Avec Je le jure, Samuel Theis plonge au cœur du système judiciaire en explorant la question du discernement et de la conscience de ses actes au moment d'un passage à l'acte. À travers le regard de jurés d'assises, le film interroge la capacité d'un citoyen ordinaire à juger de la responsabilité d'un accusé. En alternant entre scènes de procès et moments de vie quotidienne, il met en lumière l'influence des expériences personnelles sur la perception de la justice et la prise de décision. Cette dualité entre l’intime et l’institutionnel donne au film une dimension humaine et accessible, tout en cherchant à sensibiliser le spectateur à la complexité des débats judiciaires.

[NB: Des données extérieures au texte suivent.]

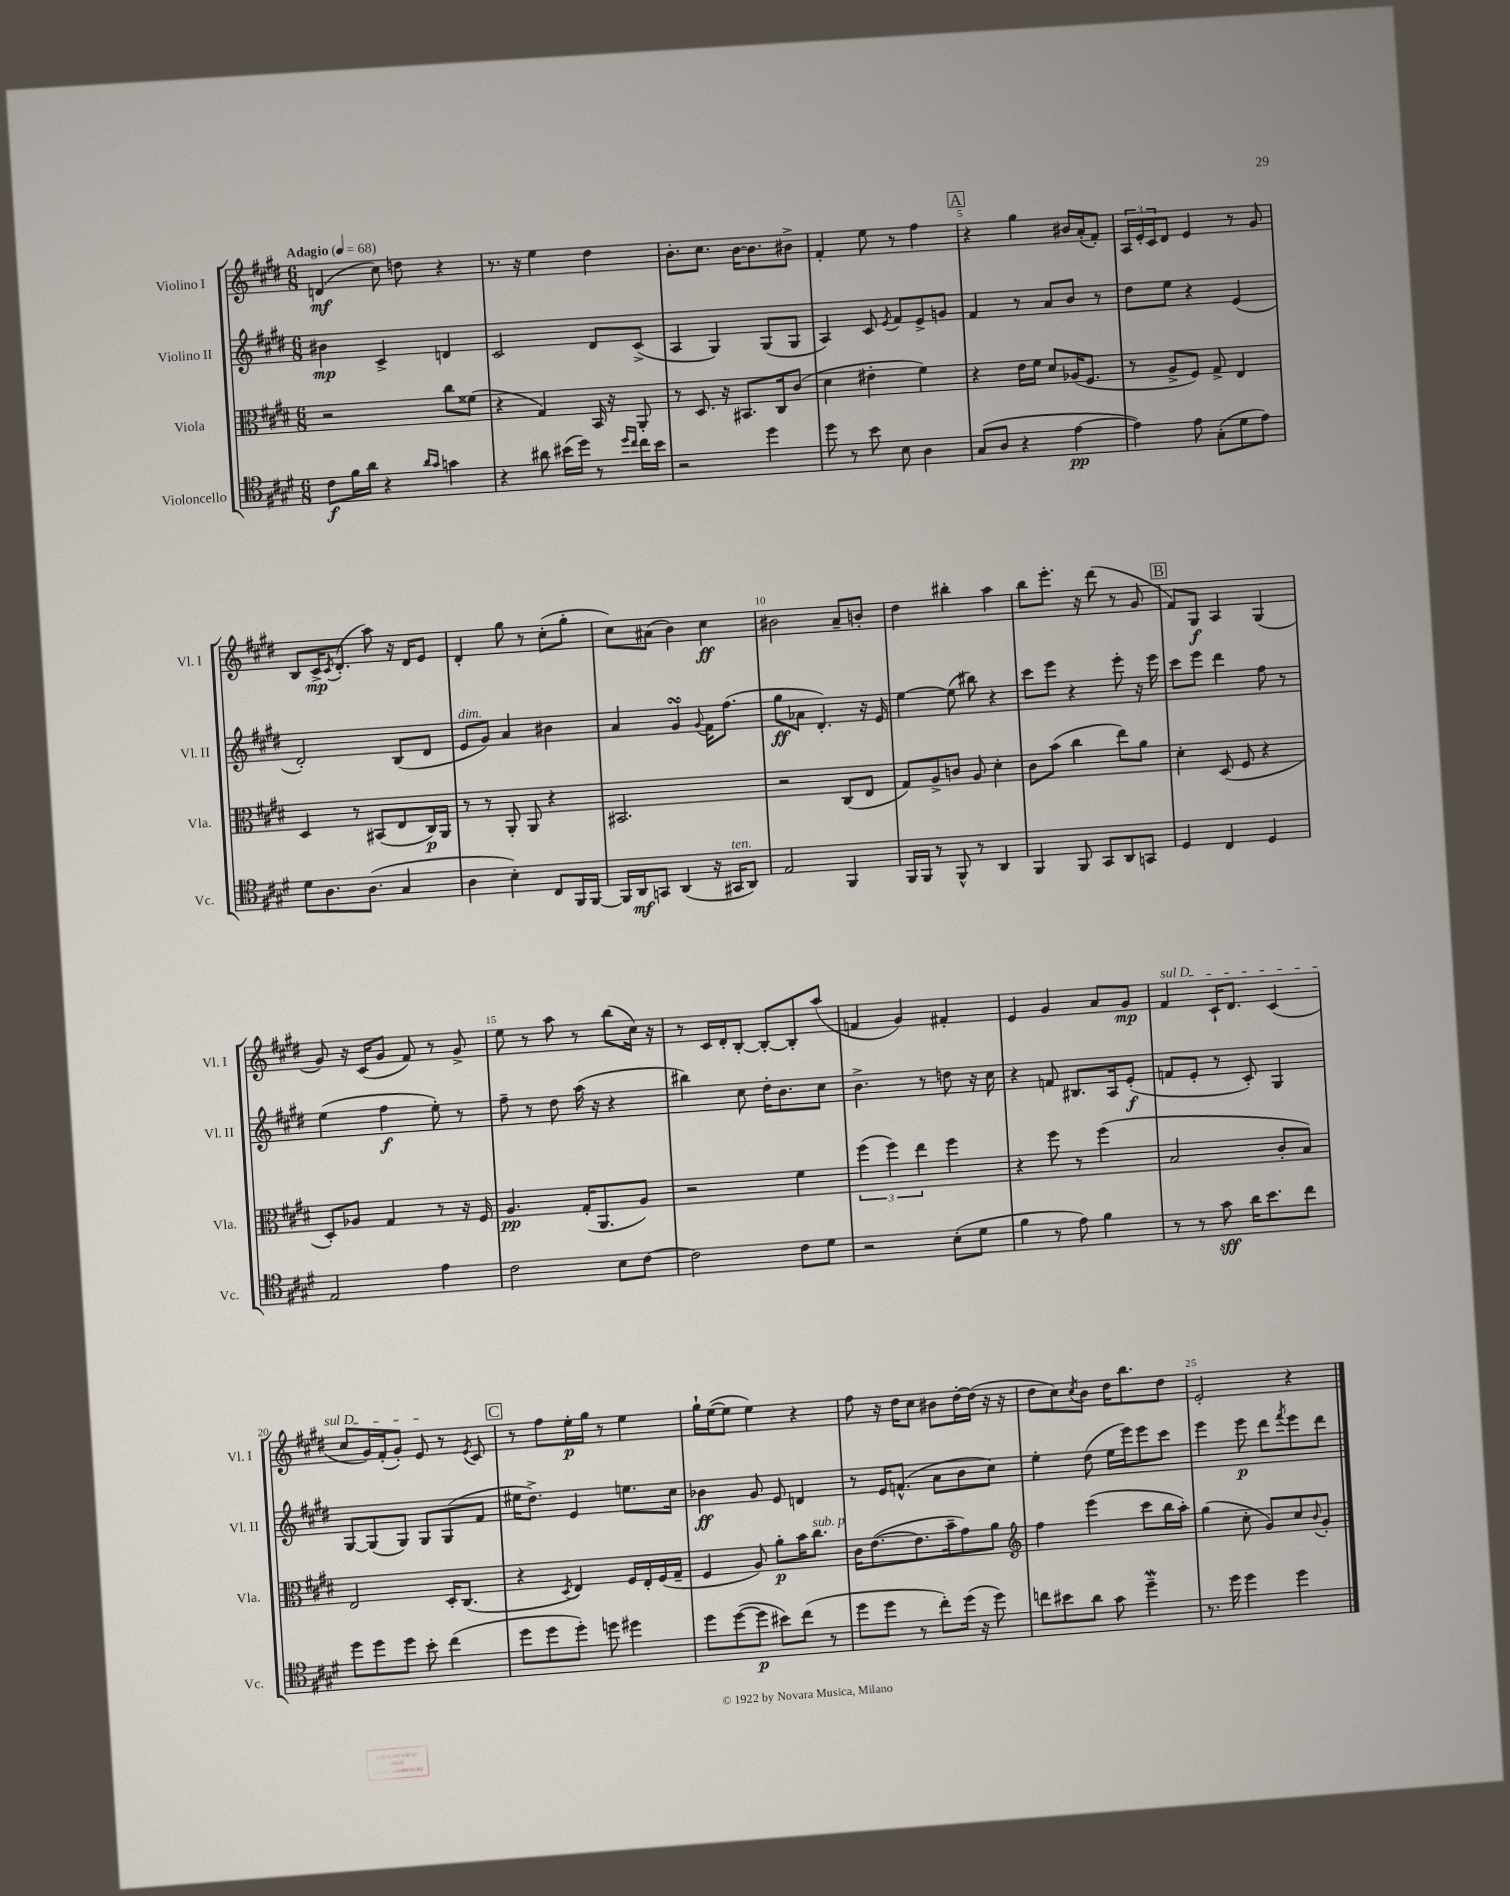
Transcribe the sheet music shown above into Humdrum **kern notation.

**kern	**kern	**kern	**kern
*staff4	*staff3	*staff2	*staff1
*clefC4	*clefC3	*clefG2	*clefG2
*k[f#c#g#d#]	*k[f#c#g#d#]	*k[f#c#g#d#]	*k[f#c#g#d#]
*M6/8	*M6/8	*M6/8	*M6/8
*MM68	*MM68	*MM68	*MM68
8c#\L	2r	4b#\	(4d/
16f#\L	.	.	.
16a\JJ	.	.	.
4r	.	4c#^/	8cc#\)
.	.	.	8dd\
16qqa/LL	.	.	.
16qqg#/JJ	.	.	.
4g\	8cc#\L	4d/	4r
.	(8f##\J	.	.
=	=	=	=
4r	4r	2c#/	8.r
.	.	.	16r
8a#\	4G#/)	.	4ee\
(16b#\LL	.	.	.
16dd#\JJ)	.	.	.
8r	16BB/	8d#/L	4dd#\
.	16r	.	.
16qqdd#/LL	.	.	.
16qqcc#/JJ	.	.	.
16cc#\LL	8AA'/	(8c#^/J	.
16b#\JJ	.	.	.
=	=	=	=
2r	8r	4A/	8.b'\L
.	8.D#/	.	.
.	.	.	8.cc#\J
.	.	4G#/)	.
.	16r	.	.
.	8.BB#/L	.	[16b\LK
.	.	.	8.b\]
4dd#\	.	(8G#/L	.
.	16C#/k	.	.
.	(8c#/J	8G#/J	8b#^\J
=	=	=	=
8dd#\	4d#\	4A/)	4f#'/
8r	.	.	.
8b\	4e#'\	8c#/	8ee\
.	.	8qe/	.
8B\	.	8f#/L	8r
4A\	4f#\)	8e^/	4ff#\
.	.	8g/J	.
=	=	=	=
(8G#/L	4r	4f#/	4r
8A/J	.	.	.
4r	16e\LL	8r	4gg#\
.	16f#\JJ	.	.
.	8d#/L	8a/L	.
[4e\	(16A-/K	8b/J	16b#/LL
.	8.F#/J	.	(16a'/J
.	.	8r	8f#'/J)
=	=	=	=
4e\])	8r	8dd#\L	24A/LL
.	.	.	24e'/
.	.	.	24c#/J
.	8A^/L	8ee\J	8d#/J
8e\	8F#/J)	4r	4e/
(8G#'\L	8G#^/	.	.
8d#\	4E/	(4e/	8r
8e\J)	.	.	8g#/
=	=	=	=
8d#\L	4D#/	2d#'/)	8B/L
8.A\	.	.	16c#^/K
.	.	.	8qc#/
.	.	.	(8.d#'/J
.	8r	.	.
(8.A\J	.	.	.
.	(8BB#/L	.	8aa\)
4G#/	8E/	(8B/L	16r
.	.	.	16d#/LK
.	16C#/L)	8d#/J	8e/J
.	16AA/JJ	.	.
=	=	=	=
4A\	8r	8e/L	4d#'/
.	8r	8g#/J)	.
4B'\)	8AA'/	4a/	8gg#\
.	8AA/	.	8r
8C#/L	4r	4b#\	(8cc#'\L
16FF#/L	.	.	8gg#'\J
[16FF#/JJ	.	.	.
=	=	=	=
16FF#/]LL	2.BB#/	4a/	8cc#\L)
16AA/J	.	.	.
8GG/J	.	.	(8a#\J
(4AA/	.	4g#/	4b\)
.	.	8qqg#/	.
16r	.	16f#\LK	4cc#\
16GG#/LK	.	(8.ff#\J	.
8AA/J)	.	.	.
=	=	=	=
2E/	2r	8gg#\L	2b#\
.	.	8a-\J	.
.	.	4.d#'/)	.
4FF#/	(8C#/L	.	8a~/L
.	8E/J	16r	8b'/J
.	.	16e/	.
=	=	=	=
16FF#/LL	8G#/L)	[4ee\	4dd#\
16FF#/JJ	.	.	.
8r	8A^/	.	.
8FF#^^/	8c/J	(8ee\]	4bb#'\
8r	8A/	8bb#\)	.
4AA/	4d#'\	4r	4aa\
=	=	=	=
4FF#/	8c#\L	8ccc#\L	8bb\L
.	(8b\J	8eee\J	8.eee'\J
8FF#/	4cc#\	4r	.
.	.	.	16r
8GG#/L	.	.	(8ddd#\
8AA/	8ee\L)	8eee'\	8r
8GG/J	8a\J	16r	8g#/
.	.	16eee\	.
=	=	=	=
4D#/	4d#'\	8ccc#\L	8f#/L)
.	.	8eee\J	8G#/J
4C#/	(8D#/	4ddd#\	4A/
.	8F#/	.	.
4D#/	4r	8ff#\	(4G#/
.	.	8r	.
=	=	=	=
2E/	8D#'/L)	(4ee\	8g#/)
.	8A-/J	.	16r
.	.	.	(16c#/LK
.	4G#/	4ff#\	8g#/J
.	.	.	8f#/)
4e\	8r	8ee'\)	8r
.	16r	8r	8g#^/
.	16F#/	.	.
=	=	=	=
2c#\	4.A/	8ff#~\	8ee\
.	.	8r	8r
.	.	8dd#\	8aa\
.	(16G#'/LK	(16aa\	8r
.	8.AA/	16r	.
8B\L	.	4r	(8bb\L
[8c#\J	8A/J)	.	16cc#\Jk)
.	.	.	16r
=	=	=	=
2c#\]	2r	4bb#\)	8r
.	.	.	16c#/LL
.	.	.	16d#'/J
.	.	8cc#\	[8B'/J
.	.	16dd#'\LK	8B'/_L
.	.	8.b\	.
8c#\L	4f#\	.	8B'/]
8d#\J	.	8cc#\J	(8aa/J
=	=	=	=
2r	(6ff#\	4.b^\	4f/
.	6ff#\)	.	.
.	.	.	4g#/)
.	6ee\	.	.
.	.	8r	.
(8B'\L	4ff#\	8dd\	4f#'/
8d#\J	.	16r	.
.	.	16cc#\	.
=	=	=	=
4f#\	4r	4r	4e/
8r	8ff#\	8f/	4g#/
8e\)	8r	8.B#/L	.
4f#\	(4ff#\	.	8a/L
.	.	16A/k	.
.	.	(8e'/J	8g#/J
=	=	=	=
8r	2B/	8f/L	4f#/
8r	.	8e'/J	.
8g#\	.	8r	16c#`/LK
.	.	.	8.d#/J
16a\LK	.	8c#'/)	.
8.b\	.	.	.
.	8c#'/L	4G#/	(4c#/
8cc#\J	8B/J)	.	.
=	=	=	=
8dd#\L	2E/	[8G#/L	8cc#/L
8dd#\	.	(8G#/]	16g#/L)
.	.	.	(16f#'/J
8dd#\J	.	8G#/J)	8g#'/J)
8b'\	.	8G#/L	8e/
(4cc#\	16D#'/LK	(8G#/	8r
.	(8.C#/J	.	.
.	.	.	8qe/
.	.	8f#/J	8c#/
=	=	=	=
8dd#\L	4r	16ee#\LK	8r
.	.	8.dd#^\J)	.
8dd#\	.	.	8ff#\L
.	8qD#/	.	.
8dd#'\J)	4E/)	4e/	16ee'\L
.	.	.	16gg#\JJ
8dd\	.	.	8r
4dd#\	16F#/LL	8.ee\L	4ee\
.	16E'/	.	.
.	(16F#/	.	.
.	16G#~/JJ	16cc#\Jk	.
=	=	=	=
8dd#\L	4F#/	4b-\	16gg#`\LL
.	.	.	([16ee\J
([8dd#\	.	.	8ee\]J
8dd#\]J	8A/)	8g#/	4ee\)
8b#\L)	8a'\L	8e/	.
(8cc#\J	16b\K	4d/	4r
.	8.cc#\J	.	.
8r	.	.	.
=	=	=	=
8dd#\L	16c#\LK	8r	8ff#\
.	([8.e\	.	.
8dd#\J	.	16e/LK	16r
.	.	(8.f^^/J	16dd#\LK
8r	8.e\]	.	8cc#\J
8cc#'\L)	.	8a\L	8b#\L
.	16b~\k	.	.
(16dd#\Jk	8g#\)	8b\	[16dd#'\L
16r	.	.	(16dd#\]JJ
8dd#\)	8a\J	8cc#\J)	16r
.	.	.	16r
=	=	=	=
*	*clefG2	*	*
8cc\L	4ff#\	4ee'\	8dd#\L
8b#\	.	.	8cc#\)
.	.	.	8qcc#/
8a\J	(4eee\	(8dd#\	8b\J
8g#\	.	16ee\LL	16dd#\LK
.	.	16eee\J)	8.bb\
4dd#~\	8ccc#\L	8eee\	.
.	16bb\L	8ccc#\J	8dd#\J
.	16aa'\JJ)	.	.
=	=	=	=
8.r	(4gg#\	4eee\	2e'/
16dd#\	.	.	.
4dd#\	8cc#'\	8eee\	.
.	8g#/L)	8ddd#\L	.
.	.	8qfff#/	.
4dd#\	8cc#/	8eee\	4r
.	8qqb/	.	.
.	8g#'/J	8ddd#\J	.
==	==	==	==
*-	*-	*-	*-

Le film repose sur une approche quasi documentaire, nourrie par le travail de recherche du réalisateur auprès de professionnels du droit. L'expertise de l'avocate Marie Dosé a contribué à renforcer l'authenticité des scènes de tribunal, tandis que le scénario s’inspire de la propre expérience de Samuel Theis en Moselle. Ce souci de réalisme se traduit également dans le choix de Fabio, personnage ordinaire et imparfait, qui incarne le dilemme moral du juré face à la lourde responsabilité du verdict. Si cette démarche ancre le film dans une certaine vérité, elle impose aussi un rythme parfois haché, alternant entre pédagogie et drame personnel.
Si Je le jure propose une réflexion pertinente sur le discernement et la justice, son équilibre entre didactisme et fiction reste fragile. L’ambition de Samuel Theis de mêler intime, social et judiciaire est indéniable, mais l'alternance entre ces registres peut diluer l’impact émotionnel. Malgré un sujet fort et un casting dense, le film laisse une impression mitigée, oscillant entre profondeur et dispersion.
Ce film a pour particularité d'avoir été tourné essentiellement avec des acteurs non professionnels. J'ai été particulièrement impressionnée par la prestation de Marie Masala, ce qu'elle a fait, ce n'est pas rien. Ce film se digère sur plusieurs jours et dit combien il est difficile d'être juré.